CLEVELAND – The Cleveland Metropolitan School District (CMSD) is proceeding with reopening schools Monday, March 8, despite a vote by the Cleveland Teachers Union (CTU) to continue teaching virtually from their homes, the district said Friday.
CMSD CEO Eric Gordon last week ordered teachers and support staff back to the school buildings. The teachers are to arrive Monday, and the students are scheduled to return to the buildings Thursday, March 11, according to a CTU statement. Teachers have been conducting classes digitally from home.
“The governor’s arbitrary deadline for school reopening has created an unreasonable and forced timeline that makes a safe and orderly transition from remote to hybrid impossible,” the union said in a statement. “The current timeline for reopening school does not reflect the shared commitment of the CTU and CMSD to a safe and orderly reopening for staff and students.”
Gov. Mike DeWine told school districts that in order for their staffs to receive the COVID-19 vaccine, they must be back in the classroom by March 1. Although seven districts, including CMSD missed that deadline, many of them still have plans to return at some point this month.
Nearly 500 union members voted Thursday night to continue working remotely, the statement said, because the district has not provided a safe environment for return.
“We need proven safeguards, like personal protective equipment, distancing and ventilation, but the district has failed to address our concerns and to provide documentation we have requested,” CTU President Shari Obrenski said in the statement.
In response, CMSD said plenty of personal protective equipment is on hand, and the district has boosted sanitization practices, improved ventilation systems and reconfigured classrooms for social distancing.
The district said it will work with the union through the weekend to “identify any specifically identified concerns.”
Quarantine centers also have been created for anyone with COVID-19 symptoms and classrooms have updated technology, including laptops, microphones and earbuds, the district said.

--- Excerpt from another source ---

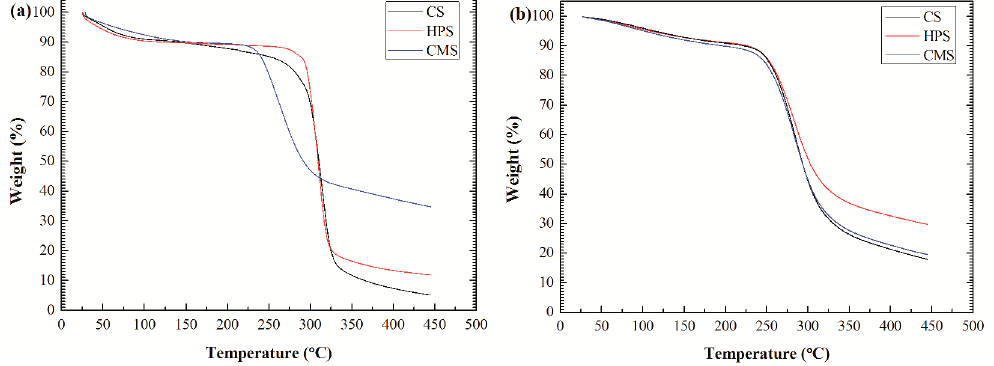
Figure 6. TGA curves for starches; ( a ) non-treated starches, ( b ) filtrate-treated starches.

DeWine weighed in during a COVID-19 announcement on Friday afternoon, reiterating the district’s assertion that Cleveland’s school buildings provide a safe environment with everyone in the buildings wearing masks.
“We know today something that we did not know frankly when schools were closed last March. And that is, we know how powerful these masks are,” DeWine said.
The majority of teachers who wanted the vaccine received it and will soon get the second dose, and spread in schools is low, he said.
“And so, the kids have been out for a year now. It's time for the Cleveland city children to be able to go back to school in person,” DeWine said.
The teachers union said Gordon had “tossed out a reopening plan” and was “bowing to pressure from Gov. Mike DeWine.”
The teachers union had been actively working on a “well-planned, science-based” return-to-school plan, said Obrenski in the statement.
“We had that plan moving, and it got derailed,” Obrenski said. “This rush job is fueled by political expediency, not sound science.”
The teachers have an ethical responsibility to come back to the school buildings, the school district said, and plans are moving forward for their return Monday.
The school district will not attempt to force teachers back to school by locking them out of their digital classrooms, the statement said.